FIRST it was a row over the Union Jack flag that sparked a fall out among Belfast city fathers and weeks of street protests and public disorder.
Now a motion proposing the City Hall be lit up on the Queen’s birthday has been knocked back after the Alliance Pary abstained on the vote.
Belfast City Hall will be illuminated to mark special events including St Patrick’s Day and the Twelfth of July.
The city council agreed that six times a year, a special system will be used to show the building in a different – and colourful – light.
But on Monday evening DUP councillors put forward a motion for the lights to also shine on the Queen’s birthday and Remembrance Day.

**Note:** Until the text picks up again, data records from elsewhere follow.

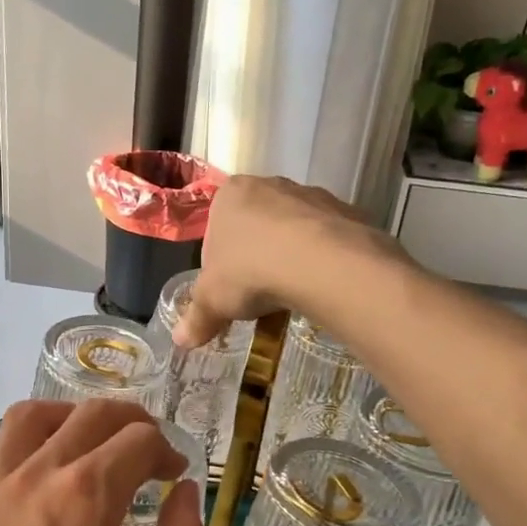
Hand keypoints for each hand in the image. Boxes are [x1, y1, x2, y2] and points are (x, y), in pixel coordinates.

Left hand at [0, 400, 206, 525]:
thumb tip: (186, 492)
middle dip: (130, 420)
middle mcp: (35, 473)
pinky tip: (36, 483)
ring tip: (89, 444)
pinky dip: (23, 450)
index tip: (176, 476)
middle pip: (90, 414)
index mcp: (86, 493)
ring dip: (69, 417)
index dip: (167, 451)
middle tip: (148, 448)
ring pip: (30, 417)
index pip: (139, 440)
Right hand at [174, 175, 391, 347]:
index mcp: (230, 194)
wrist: (322, 264)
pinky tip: (319, 285)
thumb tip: (180, 340)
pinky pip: (326, 239)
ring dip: (289, 257)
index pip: (216, 228)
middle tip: (257, 292)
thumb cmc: (250, 271)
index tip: (228, 289)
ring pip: (293, 231)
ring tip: (291, 293)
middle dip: (255, 257)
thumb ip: (196, 318)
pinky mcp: (346, 212)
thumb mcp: (213, 301)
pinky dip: (321, 259)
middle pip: (255, 226)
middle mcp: (270, 185)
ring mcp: (312, 195)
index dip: (219, 263)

The proposal failed after the Alliance Party abstained from voting.
Máire Hendron, the party’s leader in the council said she was “disappointed” at the controversy.
“I think it was a very silly ploy. The DUP are very concerned about the process being applied when it suits them,” said Cllr Hendron.

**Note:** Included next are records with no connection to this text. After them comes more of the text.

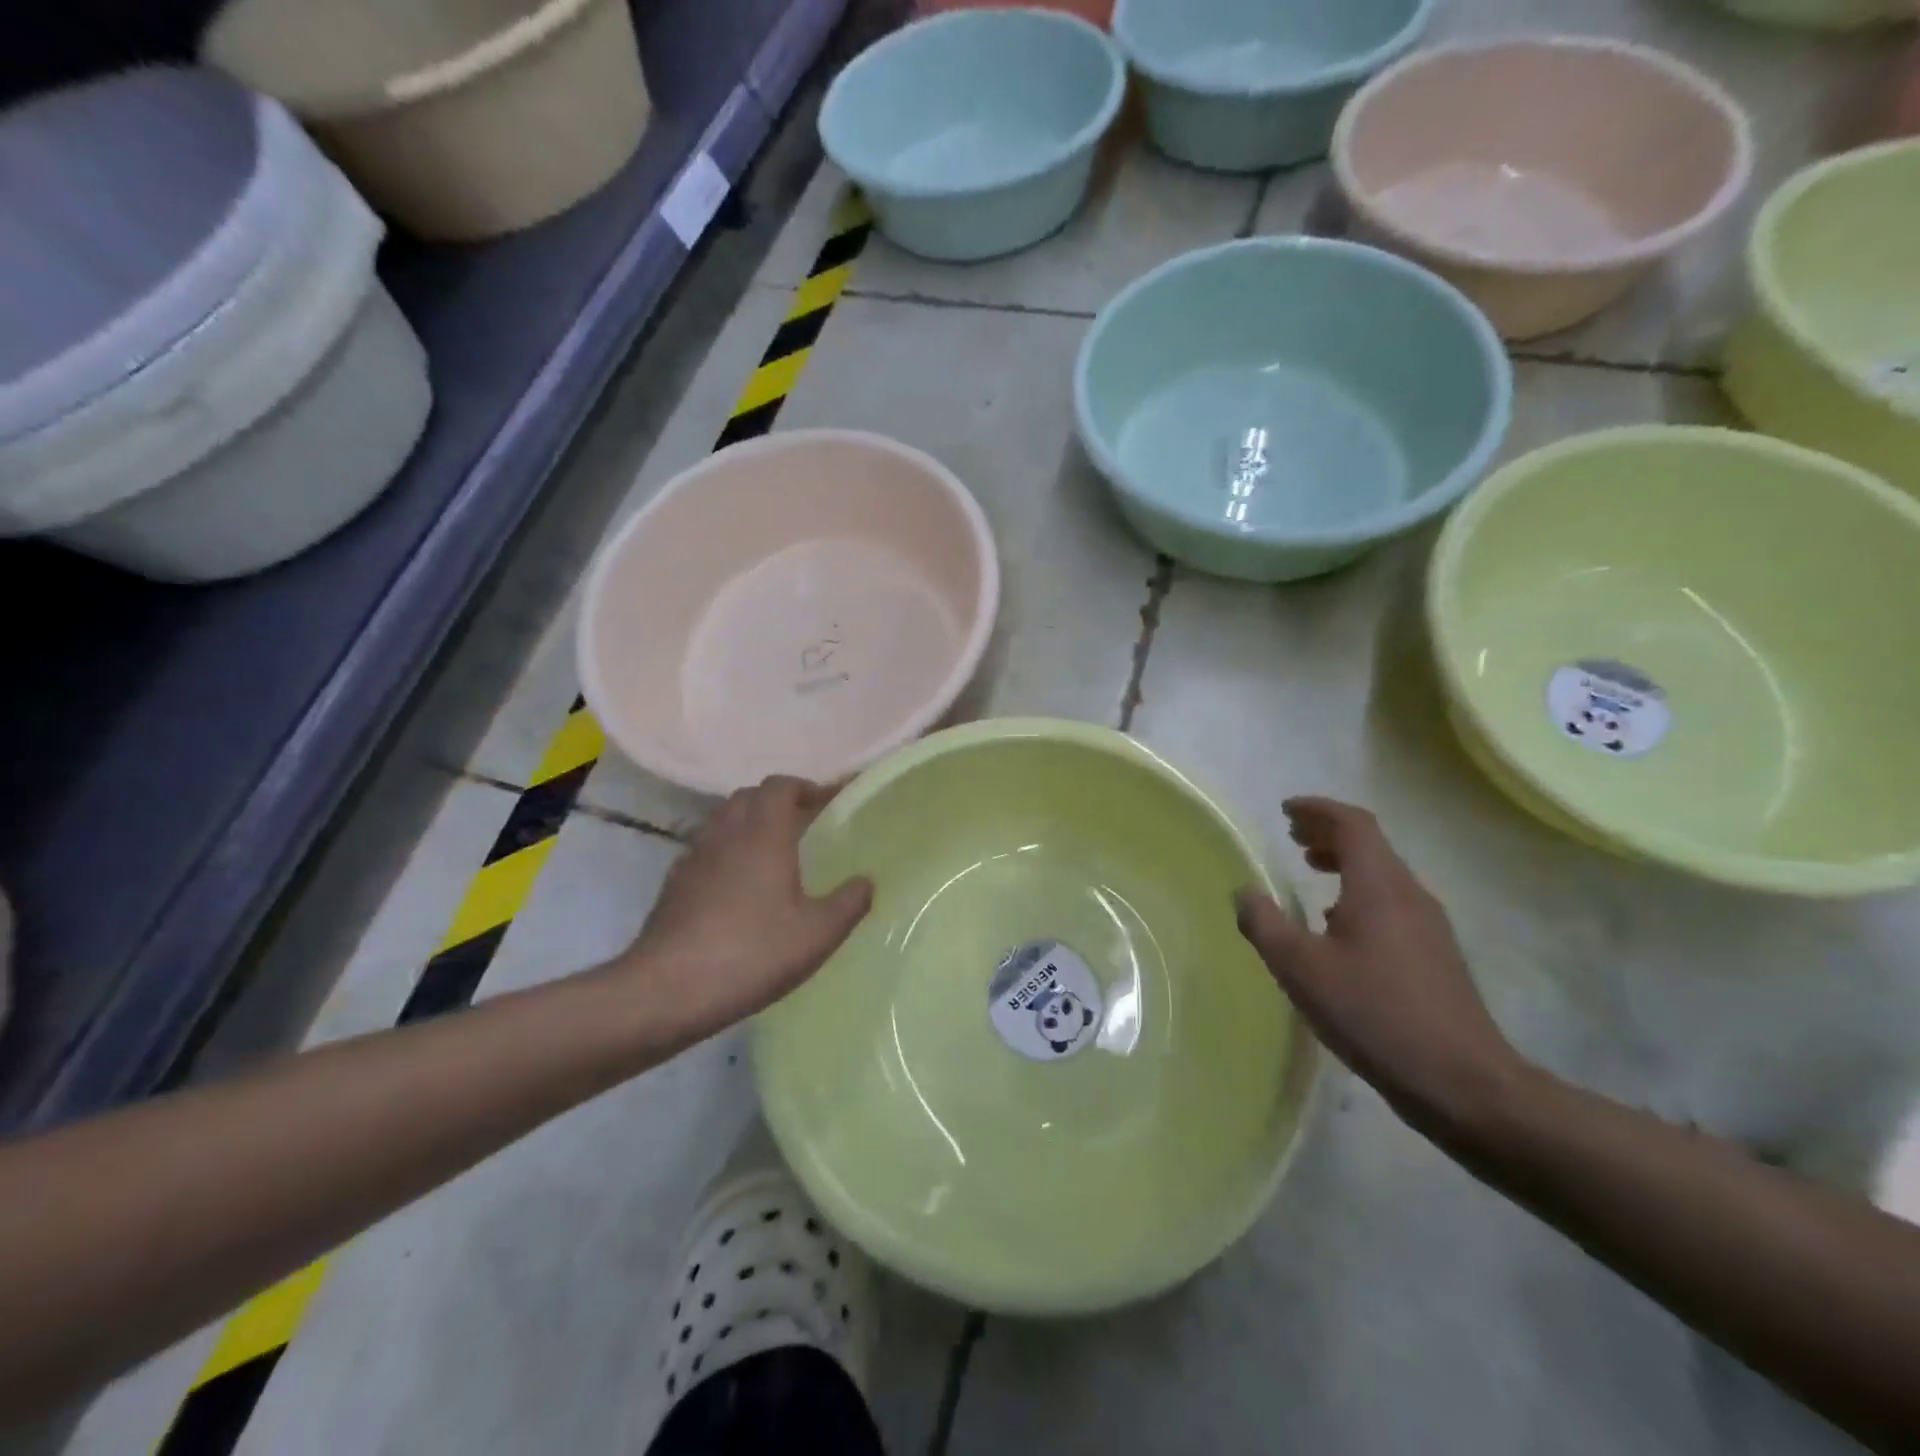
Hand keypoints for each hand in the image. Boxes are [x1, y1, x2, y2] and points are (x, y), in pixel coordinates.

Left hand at [613, 776, 872, 1043]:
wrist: (668, 990)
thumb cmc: (751, 953)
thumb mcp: (817, 934)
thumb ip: (849, 903)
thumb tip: (866, 881)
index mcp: (764, 834)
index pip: (780, 787)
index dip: (805, 788)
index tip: (827, 802)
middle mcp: (726, 833)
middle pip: (749, 796)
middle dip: (777, 802)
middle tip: (803, 825)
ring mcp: (694, 856)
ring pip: (723, 820)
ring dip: (748, 822)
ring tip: (771, 851)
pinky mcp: (674, 882)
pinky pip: (705, 848)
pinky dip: (725, 850)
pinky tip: (736, 884)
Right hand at [1235, 797, 1527, 1130]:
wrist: (1462, 1081)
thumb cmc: (1373, 1014)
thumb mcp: (1300, 968)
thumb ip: (1264, 924)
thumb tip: (1244, 891)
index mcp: (1378, 886)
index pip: (1353, 824)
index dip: (1317, 810)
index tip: (1285, 810)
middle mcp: (1409, 894)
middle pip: (1370, 844)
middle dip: (1328, 832)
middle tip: (1292, 836)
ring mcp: (1429, 924)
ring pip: (1382, 873)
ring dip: (1344, 861)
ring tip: (1310, 870)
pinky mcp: (1436, 953)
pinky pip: (1391, 900)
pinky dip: (1358, 890)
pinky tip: (1338, 923)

The Alliance leader on the council said hat because the motion had not gone through equality screening, her party could not vote for it.
“If it’s passed by equality screening and comes back to the council we will have no problem voting for the proposals,” she said.

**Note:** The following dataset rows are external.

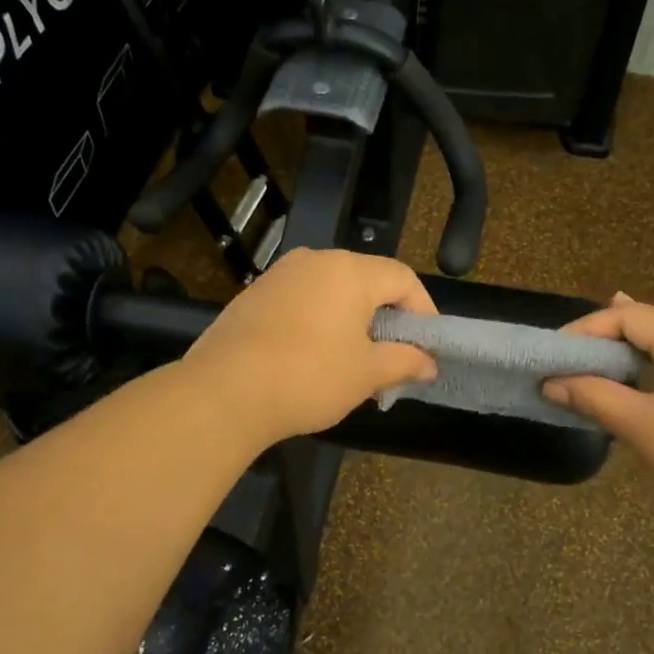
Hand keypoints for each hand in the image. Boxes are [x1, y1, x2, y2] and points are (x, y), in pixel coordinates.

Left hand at [182, 248, 439, 446]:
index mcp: (350, 271)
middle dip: (387, 318)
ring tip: (355, 362)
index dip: (423, 311)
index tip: (426, 347)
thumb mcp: (367, 374)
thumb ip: (405, 362)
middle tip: (393, 358)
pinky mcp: (255, 294)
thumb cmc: (309, 377)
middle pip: (367, 281)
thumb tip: (429, 364)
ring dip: (352, 321)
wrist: (224, 392)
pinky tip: (314, 358)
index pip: (402, 278)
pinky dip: (320, 322)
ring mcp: (281, 275)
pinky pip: (303, 301)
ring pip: (333, 291)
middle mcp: (316, 261)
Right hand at [543, 293, 653, 519]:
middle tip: (571, 360)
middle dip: (608, 341)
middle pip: (651, 326)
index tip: (553, 356)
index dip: (584, 331)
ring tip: (601, 365)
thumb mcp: (642, 426)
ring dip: (634, 357)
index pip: (627, 316)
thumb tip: (551, 383)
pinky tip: (648, 384)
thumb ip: (593, 397)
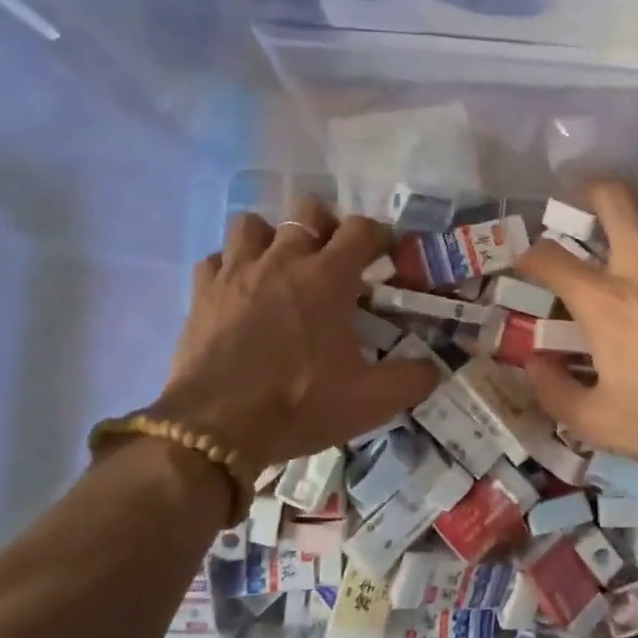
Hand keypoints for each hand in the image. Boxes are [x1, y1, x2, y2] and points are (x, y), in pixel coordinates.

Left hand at [152, 198, 439, 468]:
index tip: (385, 254)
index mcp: (328, 277)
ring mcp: (237, 271)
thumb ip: (412, 379)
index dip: (379, 235)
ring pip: (252, 224)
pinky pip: (216, 259)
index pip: (362, 229)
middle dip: (326, 225)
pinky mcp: (202, 292)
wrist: (216, 427)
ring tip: (280, 267)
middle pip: (307, 209)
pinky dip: (230, 268)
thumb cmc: (300, 404)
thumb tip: (434, 368)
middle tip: (332, 258)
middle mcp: (283, 259)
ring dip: (271, 238)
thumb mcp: (371, 401)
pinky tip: (238, 292)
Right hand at [514, 182, 637, 484]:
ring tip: (630, 227)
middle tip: (581, 206)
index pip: (551, 257)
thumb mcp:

Mrs Hendron also criticised the DUP for raising the motion, and said the public “have every reason to be disgusted”.
“They did not apply the process in this case and therefore we could not have agreed with it,” she added.
But DUP cllr Christopher Stalford described Maire Hendron’s refusal to back the motion as a “smokescreen to disguise the Alliance party’s anti-unionist position”.
“It’s likely that it will take at least six months for that to go through the council’s committee procedures again,” he said.
“I think it’s regrettable the Alliance party had an opportunity, after their disgraceful decision to remove the flag from city hall, to actually reach out to the unionist community
“The truth of the matter is that Maire Hendron and her colleagues have given the unionist community a massive two fingers.”
The illumination has been made possible by European funding, and it will bring Belfast into line with other cities which also employ the lighting system.
Sinn Féin leader on the council Jim McVeigh said it will be used to celebrate events in the city, and party politics should not have been brought into the decision.
“After 12 weeks of mayhem around the flag dispute, I think the last thing we need to do is light the city hall up green white and gold, or red white and blue,” he said.
“We are happy to see the city hall lit up orange on the Twelfth of July – that’s quite unusual for republicans – but we are also happy to see it being lit up on other festival occasions.
“It’s unfortunate that other people have tried to politicise this issue when it should be a fun opportunity to support the festivals we have in this city,” added Cllr McVeigh.